QBoard » Artificial Intelligence & ML » AI and ML - Conceptual » What are logits? What is the difference between softmax and softmax_cross_entropy_with_logits?

What are logits? What is the difference between softmax and softmax_cross_entropy_with_logits?

  • In the tensorflow API docs they use a keyword called logits. What is it? A lot of methods are written like:
    tf.nn.softmax(logits, name=None)
    ​

    If logits is just a generic Tensor input, why is it named logits?

    Secondly, what is the difference between the following two methods?

    tf.nn.softmax(logits, name=None)
    tf.nn.softmax_cross_entropy_with_logits(logits, labels, name=None)
    I know what tf.nn.softmax does, but not the other. An example would be really helpful.

      August 6, 2021 10:05 PM IST
    0
  • Logits simply means that the function operates on the unscaled output of earlier layers and that the relative scale to understand the units is linear. It means, in particular, the sum of the inputs may not equal 1, that the values are not probabilities (you might have an input of 5).

    tf.nn.softmax produces just the result of applying the softmax function to an input tensor. The softmax "squishes" the inputs so that sum(input) = 1: it's a way of normalizing. The shape of output of a softmax is the same as the input: it just normalizes the values. The outputs of softmax can be interpreted as probabilities.

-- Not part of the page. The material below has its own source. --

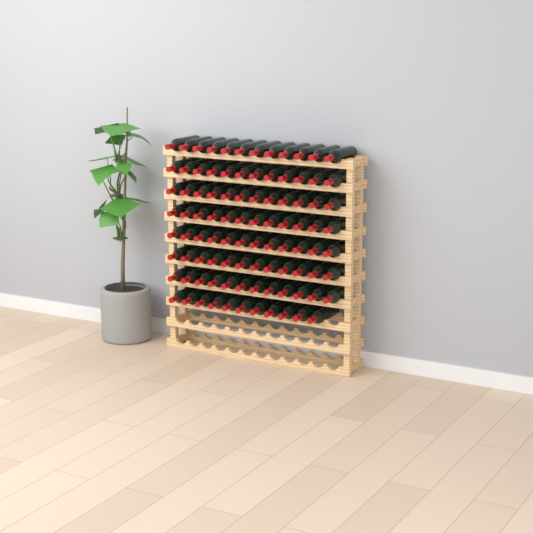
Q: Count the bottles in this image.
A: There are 95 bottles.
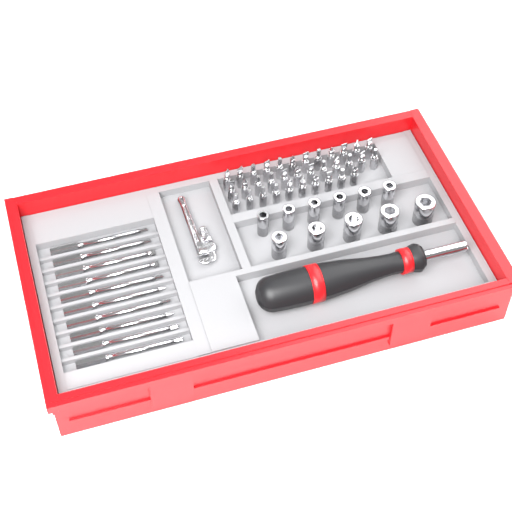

    a = tf.constant(np.array([[.1, .3, .5, .9]]))
    print s.run(tf.nn.softmax(a))
    [[ 0.16838508  0.205666    0.25120102  0.37474789]]​


    In contrast, tf.nn.softmax_cross_entropy_with_logits computes the cross entropy of the result after applying the softmax function (but it does it all together in a more mathematically careful way). It's similar to the result of:

    sm = tf.nn.softmax(x)
    ce = cross_entropy(sm)


    The cross entropy is a summary metric: it sums across the elements. The output of tf.nn.softmax_cross_entropy_with_logits on a shape [2,5] tensor is of shape [2,1] (the first dimension is treated as the batch).

    If you want to do optimization to minimize the cross entropy AND you're softmaxing after your last layer, you should use tf.nn.softmax_cross_entropy_with_logits instead of doing it yourself, because it covers numerically unstable corner cases in the mathematically right way. Otherwise, you'll end up hacking it by adding little epsilons here and there.

    Edited 2016-02-07: If you have single-class labels, where an object can only belong to one class, you might now consider using tf.nn.sparse_softmax_cross_entropy_with_logits so that you don't have to convert your labels to a dense one-hot array. This function was added after release 0.6.0.

      August 7, 2021 1:02 PM IST
    0
  • One more thing that I would definitely like to highlight as logit is just a raw output, generally the output of last layer. This can be a negative value as well. If we use it as it's for "cross entropy" evaluation as mentioned below:

    -tf.reduce_sum(y_true * tf.log(logits))
    
    then it wont work. As log of -ve is not defined. So using o softmax activation, will overcome this problem.
    This is my understanding, please correct me if Im wrong.

     

      August 7, 2021 11:12 PM IST
    0
  • tf.nn.softmax computes the forward propagation through a softmax layer. You use it during evaluation of the model when you compute the probabilities that the model outputs.

    tf.nn.softmax_cross_entropy_with_logits computes the cost for a softmax layer. It is only used during training.

    The logits are the unnormalized log probabilities output the model (the values output before the softmax normalization is applied to them).
      August 9, 2021 1:25 PM IST
    0